Monday, June 25, 2012


June 24th
Today, I experienced church like never before. We attended the local Methodist Church with Dr. Anderson. The church was easily 150 years old, and made to comfortably seat 300 people. It was shaped like a T, with pews on the side of the pulpit as well. Today, there were easily 400 people in the church. The pews were packed and some of the people were even sitting in the isle on the side in lawn chairs. There was a funeral yesterday, and today for a female member of the church, so the people were dressed in the traditional Ghanaian funeral colors of black. Almost everyone in the congregation was wearing black and white. The service was filled with music, dancing, reading scriptures, and preaching. The service lasted 3 ½ hours, we didn’t even attend Sunday School. I only recognized one of the hymns – It Is Well. The other hymns and scripture reading was in English, but the preaching and other talking was in the traditional dialect of Mampong. I was reminded why, the bible was written in the language of the people. The gospel wasn’t for the rich, or well educated religious leaders. The gospel is and was for everyday people – the tax collectors, the liars, the thieves, and sinners just like me.

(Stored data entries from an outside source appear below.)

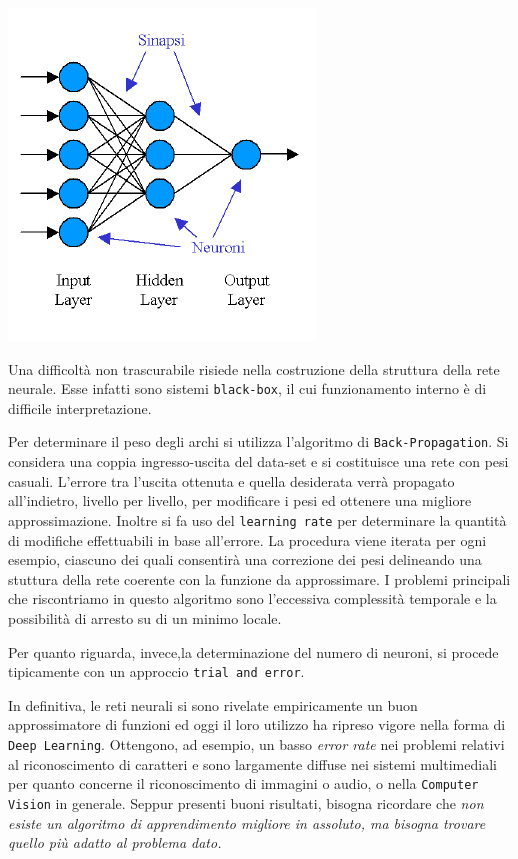 			\begin{center}
				\includegraphics[scale=0.6]{RN-multilayer.jpg}
			\end{center}
			\par
			Una difficoltà non trascurabile risiede nella costruzione della struttura della rete neurale. Esse infatti sono sistemi \texttt{black-box}, il cui funzionamento interno è di difficile interpretazione.\par
			Per determinare il peso degli archi si utilizza l'algoritmo di \texttt{Back-Propagation}. Si considera una coppia ingresso-uscita del data-set e si costituisce una rete con pesi casuali. L'errore tra l'uscita ottenuta e quella desiderata verrà propagato all'indietro, livello per livello, per modificare i pesi ed ottenere una migliore approssimazione. Inoltre si fa uso del \texttt{learning rate} per determinare la quantità di modifiche effettuabili in base all'errore. La procedura viene iterata per ogni esempio, ciascuno dei quali consentirà una correzione dei pesi delineando una stuttura della rete coerente con la funzione da approssimare. I problemi principali che riscontriamo in questo algoritmo sono l'eccessiva complessità temporale e la possibilità di arresto su di un minimo locale.\par
			Per quanto riguarda, invece,la determinazione del numero di neuroni, si procede tipicamente con un approccio \texttt{trial and error}.\par
			In definitiva, le reti neurali si sono rivelate empiricamente un buon approssimatore di funzioni ed oggi il loro utilizzo ha ripreso vigore nella forma di \texttt{Deep Learning}. Ottengono, ad esempio, un basso \emph{error rate} nei problemi relativi al riconoscimento di caratteri e sono largamente diffuse nei sistemi multimediali per quanto concerne il riconoscimento di immagini o audio, o nella \texttt{Computer Vision} in generale. Seppur presenti buoni risultati, bisogna ricordare che \emph{non esiste un algoritmo di apprendimento migliore in assoluto, ma bisogna trovare quello più adatto al problema dato.}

            After church we came home, changed clothes, and headed out to lunch for Tyra’s birthday celebration at Palm Hill Grill. (Tyra’s a fellow student who turned 27 today. She’s a PhD student studying public health.) I just ordered hot chocolate, since it was 3pm and we eat dinner at 5 o’clock. The hot chocolate came out and I had an entire tray. I was given the coco, sugar, cream, and hot water to mix together and make the hot chocolate. It was actually very delicious. Others had fried rice with chicken, but by far the most interesting was the cow foot soup that Gene ordered. It was hairy and looked strange. Gene did NOT like it, he said too spicy and weird for his taste. (Mine too!) He was a good sport though and just ate the broth off the soup.  While at Palm Hill a local named William invited us to join him while he ate. He was very friendly. We learned that he is the leader of the first college ever established in Ghana.
            Tomorrow we head to Accra (the capital) for orientation about the health care system here. Then on Tuesday we travel north to Mole National Park for the safari. This is the longest and most dangerous drive – 12 hours by dirt road with the occasional robbery at gunpoint. We are leaving by 4am so that we will arrive before dark. Here in Ghana it gets dark by 6pm. Please pray for safe, uneventful travels.